Paul massaged the headache in his temples. The girl on the right pulled her T-shirt up and calmly began nursing her baby, giving Paul a sideways glance that said, deal with it. Paul looked away. Babies and diapers and vomit and messy feeding ... Nina wouldn’t be thinking of having another one, would she?

"Satan’s Hoof is in trouble. Folks, they’re welding on a new oil pump right now!"

"SATAN! SATAN!" Convulsed, beery faces, stands shaking with the pounding feet ... It must have been like this years before at rock concerts, but he hadn’t minded then. He seemed to have lost the ability to drown in mass hysteria, but Nina, shouting and making little horns on her head with her fingers, was gone, gone, gone.

Paul noticed that the crowd wore the same excited expression as the glittering crowd in Wiesbaden.
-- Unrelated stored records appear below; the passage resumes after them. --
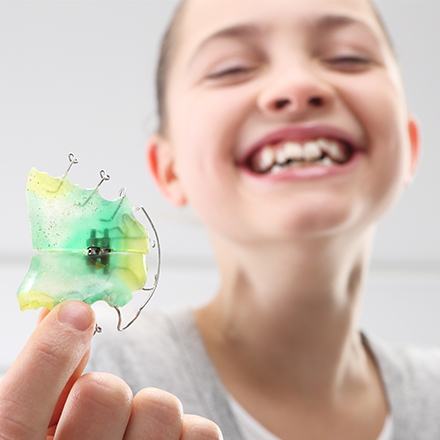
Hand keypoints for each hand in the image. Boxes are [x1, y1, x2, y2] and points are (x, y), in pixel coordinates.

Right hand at [0, 301, 221, 438]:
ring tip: (138, 426)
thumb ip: (51, 372)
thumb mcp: (46, 421)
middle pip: (103, 396)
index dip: (49, 352)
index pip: (15, 412)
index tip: (78, 311)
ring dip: (152, 407)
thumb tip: (64, 310)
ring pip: (159, 408)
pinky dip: (190, 428)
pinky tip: (169, 439)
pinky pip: (201, 432)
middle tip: (107, 400)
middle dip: (108, 385)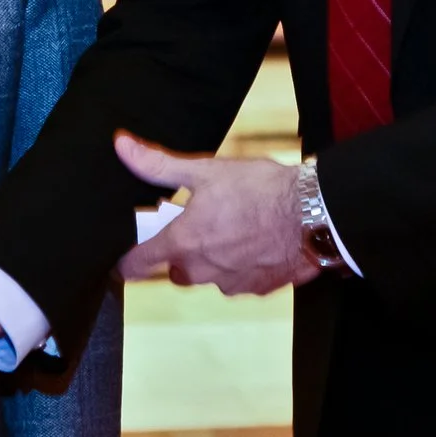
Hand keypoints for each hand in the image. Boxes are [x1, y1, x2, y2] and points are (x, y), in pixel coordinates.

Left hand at [113, 134, 315, 294]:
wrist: (312, 212)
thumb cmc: (259, 190)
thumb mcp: (205, 170)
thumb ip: (158, 165)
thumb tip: (123, 147)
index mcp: (183, 243)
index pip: (137, 265)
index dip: (127, 261)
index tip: (125, 258)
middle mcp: (202, 271)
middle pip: (176, 272)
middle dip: (181, 253)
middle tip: (197, 227)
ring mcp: (231, 284)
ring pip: (209, 276)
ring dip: (213, 259)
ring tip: (232, 230)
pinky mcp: (258, 289)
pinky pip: (239, 281)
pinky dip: (241, 266)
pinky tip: (255, 242)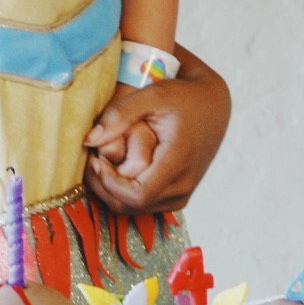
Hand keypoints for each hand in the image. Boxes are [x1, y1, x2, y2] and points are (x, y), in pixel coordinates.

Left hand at [83, 44, 230, 216]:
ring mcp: (183, 193)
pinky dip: (125, 194)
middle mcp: (184, 184)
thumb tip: (89, 140)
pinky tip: (116, 171)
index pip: (138, 195)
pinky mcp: (180, 194)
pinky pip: (147, 205)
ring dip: (112, 192)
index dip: (110, 184)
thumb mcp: (153, 95)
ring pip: (137, 210)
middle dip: (105, 187)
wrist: (214, 105)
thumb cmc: (184, 96)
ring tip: (101, 164)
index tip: (95, 160)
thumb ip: (120, 114)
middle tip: (91, 161)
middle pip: (133, 206)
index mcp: (178, 162)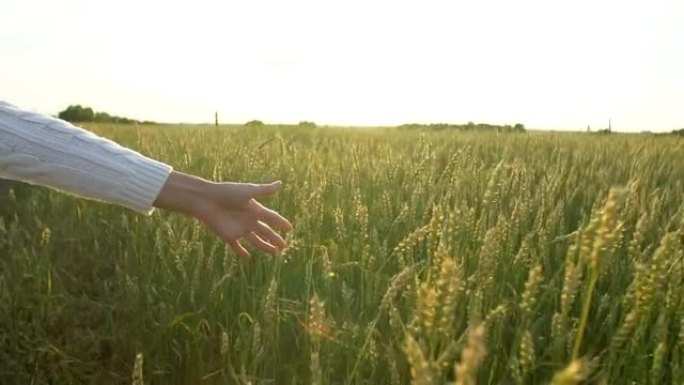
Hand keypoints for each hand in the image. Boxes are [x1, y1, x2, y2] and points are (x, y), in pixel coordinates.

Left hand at [154, 171, 292, 258]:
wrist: (206, 200)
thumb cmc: (227, 192)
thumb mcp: (247, 191)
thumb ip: (264, 190)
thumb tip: (280, 184)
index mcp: (255, 209)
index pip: (272, 218)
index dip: (281, 223)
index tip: (290, 228)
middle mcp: (249, 220)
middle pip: (266, 232)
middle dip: (275, 239)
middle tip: (284, 246)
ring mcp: (239, 229)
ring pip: (255, 240)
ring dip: (264, 246)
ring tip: (274, 253)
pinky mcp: (229, 236)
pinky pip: (237, 246)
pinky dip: (242, 252)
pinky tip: (248, 258)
As he pondered this thought, his reality suddenly shifted. The shouting receded into metaphysical distance and his mind floated off.

Strange bedfellows, he thought. Bach and monster trucks. Was it true that all human recreations were just re-creations of the sex act? The muscular power of the Bach fugues, played upon that enormous organ, systematically dismantling the audience’s defenses with sound, teasing and pushing them toward climax, resolution, a postconcert cigarette ... hmm.

And now, out there in the dust, the drivers in their outsize machines were gouging furrows in the earth, barely in control while the people hollered....

And he himself, a peeker and pryer by trade ... Terry London, fixated on her love-hate object for so many years ... they were all symbolic beings, from the time they started sucking their thumbs in babyhood. Their possessions were fetishes, their pursuits vain, their pretensions laughable. A momentous thought came to Paul.

Did He smile His work to see?

Reality once again blurred and refocused. Paul slipped back into the spectacle and forgot what he’d been thinking about.

Venom and Satan’s Hoof lined up against each other for the final race, their engines growling and menacing. "Let me hear you scream for your favorite!" the announcer yelled deliriously, and the crowd yelled back in an earthshaking crescendo. Both trucks shot over the first two hills. Satan’s Hoof took the last hill so fast, it hit the fence on the bounce. The truck reeled to the left and the tires on the right left the ground. Breathless, they all watched as it tottered, tottered, seemed about to capsize, then fell back into a hard upright final bounce.

"It’s Satan’s Hoof, by a toenail!" the announcer shouted.